You know, the problem with filmmaking is the filming. Writing is a comparatively straightforward task: in my case at least, I can just bash out a few words, post it online, and anyone can read what I have to say. Its probably why I have kept my blog going for so long. Making a film, on the other hand, is far more complex: cameras need to be set up and actors organised; even the act of using a film camera requires a dexterity which I physically do not have. This is probably why, despite calling myself a filmmaker, I have made so few films.
The thing is, this is now becoming increasingly frustrating. Film, especially short online film, is becoming ever more popular. As a means of communication, films on the web have become almost a default. As I began to explore a few months ago in this entry, where fifteen years ago blogs and blogging were at the cutting edge, these days so-called influencers just talk into their camera phones and upload their ramblings to YouTube. Whatever they say is delivered far more directly than any piece of writing.
The thing is, where does that leave guys like me? I long to make films, but making films is not just a matter of sitting down and bashing a few words out. Yet I know film can be used to say things often far more effectively and convincingly than writing. This afternoon, for example, I had an idea for a piece which, presented through film, would probably be quite compelling and revelatory; but if confined to writing might well just come across as gossip, mud-slinging or worse. What, then, should I do with this idea? I could obviously write it out as a script in the hope that It could one day be made into a film; but as always happens, that would ultimately mean it gets saved on my computer and read by no one.

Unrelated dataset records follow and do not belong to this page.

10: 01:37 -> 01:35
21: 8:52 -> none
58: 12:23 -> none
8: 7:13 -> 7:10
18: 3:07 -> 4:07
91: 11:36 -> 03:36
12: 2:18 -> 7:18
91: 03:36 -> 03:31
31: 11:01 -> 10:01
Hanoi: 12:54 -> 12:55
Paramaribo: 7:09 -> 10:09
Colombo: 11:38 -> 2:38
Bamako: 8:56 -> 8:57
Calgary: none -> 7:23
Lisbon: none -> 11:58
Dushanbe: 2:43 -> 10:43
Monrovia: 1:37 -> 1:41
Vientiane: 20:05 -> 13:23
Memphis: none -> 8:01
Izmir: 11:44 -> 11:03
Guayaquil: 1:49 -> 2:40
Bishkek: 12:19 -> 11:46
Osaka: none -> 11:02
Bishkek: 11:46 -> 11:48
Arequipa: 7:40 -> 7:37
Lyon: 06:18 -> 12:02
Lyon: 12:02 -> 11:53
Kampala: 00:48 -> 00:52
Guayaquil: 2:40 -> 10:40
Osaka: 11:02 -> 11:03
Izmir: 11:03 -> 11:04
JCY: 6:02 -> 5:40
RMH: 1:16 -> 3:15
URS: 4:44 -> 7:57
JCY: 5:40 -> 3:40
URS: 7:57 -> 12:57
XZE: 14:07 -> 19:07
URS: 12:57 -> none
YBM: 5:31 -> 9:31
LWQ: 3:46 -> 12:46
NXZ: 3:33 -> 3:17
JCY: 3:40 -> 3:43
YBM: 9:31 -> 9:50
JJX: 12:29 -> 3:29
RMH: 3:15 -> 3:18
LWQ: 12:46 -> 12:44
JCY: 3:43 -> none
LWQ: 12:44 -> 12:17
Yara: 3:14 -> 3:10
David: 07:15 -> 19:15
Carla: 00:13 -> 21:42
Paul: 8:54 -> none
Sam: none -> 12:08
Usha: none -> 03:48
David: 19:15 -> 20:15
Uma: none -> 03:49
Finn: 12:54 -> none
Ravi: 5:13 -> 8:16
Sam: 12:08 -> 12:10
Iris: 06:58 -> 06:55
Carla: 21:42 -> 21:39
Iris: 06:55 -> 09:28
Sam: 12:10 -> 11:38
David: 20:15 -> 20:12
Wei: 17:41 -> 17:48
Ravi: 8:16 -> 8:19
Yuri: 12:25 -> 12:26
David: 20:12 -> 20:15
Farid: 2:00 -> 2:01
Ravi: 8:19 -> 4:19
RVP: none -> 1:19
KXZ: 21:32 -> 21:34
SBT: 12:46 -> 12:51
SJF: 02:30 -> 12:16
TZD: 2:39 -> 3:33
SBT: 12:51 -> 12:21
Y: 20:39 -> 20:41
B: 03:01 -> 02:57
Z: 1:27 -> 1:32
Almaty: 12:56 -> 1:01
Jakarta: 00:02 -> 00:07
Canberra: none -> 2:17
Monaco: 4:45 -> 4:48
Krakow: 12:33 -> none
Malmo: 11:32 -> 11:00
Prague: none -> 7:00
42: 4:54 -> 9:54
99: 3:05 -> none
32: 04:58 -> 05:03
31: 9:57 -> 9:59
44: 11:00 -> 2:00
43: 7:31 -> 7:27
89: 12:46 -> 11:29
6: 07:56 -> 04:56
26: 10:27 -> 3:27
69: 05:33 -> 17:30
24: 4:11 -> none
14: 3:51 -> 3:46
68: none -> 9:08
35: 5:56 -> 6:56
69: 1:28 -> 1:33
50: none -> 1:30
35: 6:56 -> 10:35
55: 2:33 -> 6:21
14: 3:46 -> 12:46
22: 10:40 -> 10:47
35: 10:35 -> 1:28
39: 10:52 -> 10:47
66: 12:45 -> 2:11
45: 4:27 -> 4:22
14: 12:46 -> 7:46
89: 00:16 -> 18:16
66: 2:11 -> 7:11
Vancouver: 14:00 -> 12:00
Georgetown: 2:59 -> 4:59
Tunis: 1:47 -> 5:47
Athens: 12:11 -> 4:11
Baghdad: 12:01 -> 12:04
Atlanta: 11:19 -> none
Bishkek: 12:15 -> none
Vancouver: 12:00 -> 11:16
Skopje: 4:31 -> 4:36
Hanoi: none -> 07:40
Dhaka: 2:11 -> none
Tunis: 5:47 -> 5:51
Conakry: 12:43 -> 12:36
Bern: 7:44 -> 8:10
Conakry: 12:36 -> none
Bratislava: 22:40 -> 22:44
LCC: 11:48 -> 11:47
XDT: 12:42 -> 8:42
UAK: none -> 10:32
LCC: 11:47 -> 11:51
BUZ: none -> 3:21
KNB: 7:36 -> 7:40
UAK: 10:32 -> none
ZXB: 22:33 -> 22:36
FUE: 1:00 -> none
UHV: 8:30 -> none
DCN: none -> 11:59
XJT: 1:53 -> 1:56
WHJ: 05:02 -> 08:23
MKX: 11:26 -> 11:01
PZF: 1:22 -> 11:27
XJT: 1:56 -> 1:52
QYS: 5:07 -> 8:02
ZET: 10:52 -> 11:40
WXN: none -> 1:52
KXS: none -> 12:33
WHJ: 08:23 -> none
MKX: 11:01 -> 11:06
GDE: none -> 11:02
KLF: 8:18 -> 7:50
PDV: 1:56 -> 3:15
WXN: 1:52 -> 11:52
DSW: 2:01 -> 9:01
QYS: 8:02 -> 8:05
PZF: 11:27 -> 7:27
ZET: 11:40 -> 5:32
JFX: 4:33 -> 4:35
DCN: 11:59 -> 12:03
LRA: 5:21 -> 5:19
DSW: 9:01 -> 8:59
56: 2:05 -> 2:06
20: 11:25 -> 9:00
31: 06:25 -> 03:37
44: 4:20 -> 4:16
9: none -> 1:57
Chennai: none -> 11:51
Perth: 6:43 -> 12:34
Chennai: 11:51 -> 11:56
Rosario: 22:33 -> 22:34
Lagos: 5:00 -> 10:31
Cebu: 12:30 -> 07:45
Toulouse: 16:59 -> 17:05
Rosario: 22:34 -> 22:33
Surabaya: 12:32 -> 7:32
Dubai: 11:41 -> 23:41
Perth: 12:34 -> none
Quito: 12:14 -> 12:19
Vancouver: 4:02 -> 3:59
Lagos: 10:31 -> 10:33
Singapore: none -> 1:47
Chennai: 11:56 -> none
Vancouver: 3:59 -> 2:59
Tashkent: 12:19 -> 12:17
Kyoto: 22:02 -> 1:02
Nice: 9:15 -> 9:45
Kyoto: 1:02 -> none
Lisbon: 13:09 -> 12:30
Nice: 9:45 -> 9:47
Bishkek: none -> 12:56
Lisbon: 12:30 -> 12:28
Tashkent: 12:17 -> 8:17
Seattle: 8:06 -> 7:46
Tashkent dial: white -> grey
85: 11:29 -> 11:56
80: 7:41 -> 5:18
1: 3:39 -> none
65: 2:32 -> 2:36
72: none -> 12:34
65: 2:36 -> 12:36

I thus find myself longing for some way to make film: some means of manipulating pictures, shots and sound into a coherent argument or narrative using only my computer. I fear animation would be too cumbersome and appear too frivolous for what I want to make. Yet these days there must surely be some solution to this problem; otherwise, as online communication moves more and more in the direction of the moving image, those of us who still need to use the written word risk being left behind.